ПРИКАЗ ПО ЛИТЕРАТУРЕ
Отчетливость, ясность, краткость — прекрасные качества.
Поэтому когда, раскрывая только что вышедшую книгу «Нового града» на статье Степуна «Пореволюционное сознание и задачи эмигрантской литературы», видишь, что ему удалось втиснуть свои мысли в три вступительные, сжатые формулы, — невольно радуешься. А мы то тут спорили, мы то гадали и недоумевали, напрасно теряя время: оказывается, все сомнения укладываются в одиннадцать-двенадцать строчек, разделенных на пункты!
1. Пореволюционное сознание — сознание целостное. Как таковое, оно не может не предъявлять к литературе вполне определенных требований.
2. Целостность пореволюционного сознания «ка-чествует» в настоящее время, прежде всего, в политической форме. Пореволюционное сознание не может поэтому не связывать политики и литературы.
3. Пореволюционное сознание эмиграции — сознание противобольшевистское. Из этого следует, что оно не может не ожидать от эмигрантской литературы действенной помощи в своей борьбе против большевиков.
Правда, когда прочтешь эту декларацию, восторг чуть-чуть охладевает.

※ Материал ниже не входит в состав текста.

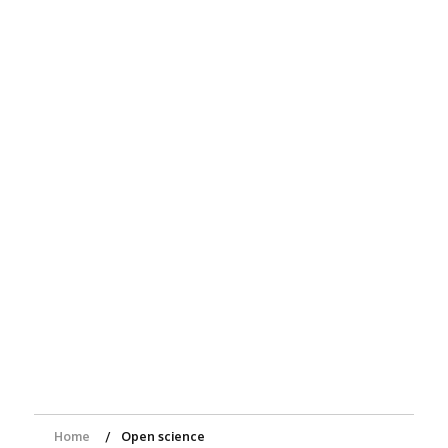
Home
Open science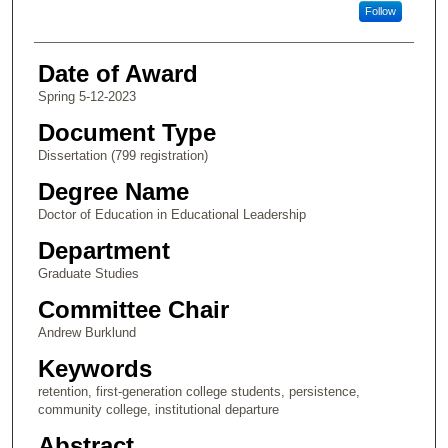
Follow
Date of Award
Spring 5-12-2023
Document Type
Dissertation (799 registration)
Degree Name
Doctor of Education in Educational Leadership
Department
Graduate Studies
Committee Chair
Andrew Burklund
Keywords
retention, first-generation college students, persistence,
community college, institutional departure
Abstract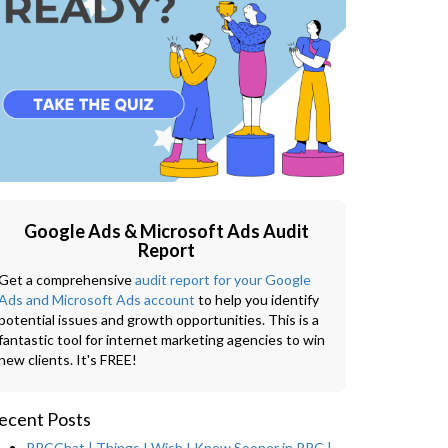
Google Ads & Microsoft Ads Audit
Report
Get a comprehensive
audit report for your Google
Ads and Microsoft Ads account
to help you identify
potential issues and growth opportunities. This is a
fantastic tool for internet marketing agencies to win
new clients. It's FREE!
ecent Posts
PPCChat | Things I Wish I Knew Sooner in PPC |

Но тут же, немедленно Степун предупреждает: «знаю, что наиболее даровитым эмигрантским поэтам и писателям, наиболее тонким эмигрантским критикам и наиболее культурным эмигрантским читателям мои пункты не по душе». Чувствуешь себя польщенным, попав в компанию «наиболее даровитых, наиболее тонких, наиболее культурных» — только благодаря тому, что действительно, эти пункты пришлись тебе не по душе. Комплименты всегда действуют, — что скрывать! Но не надолго.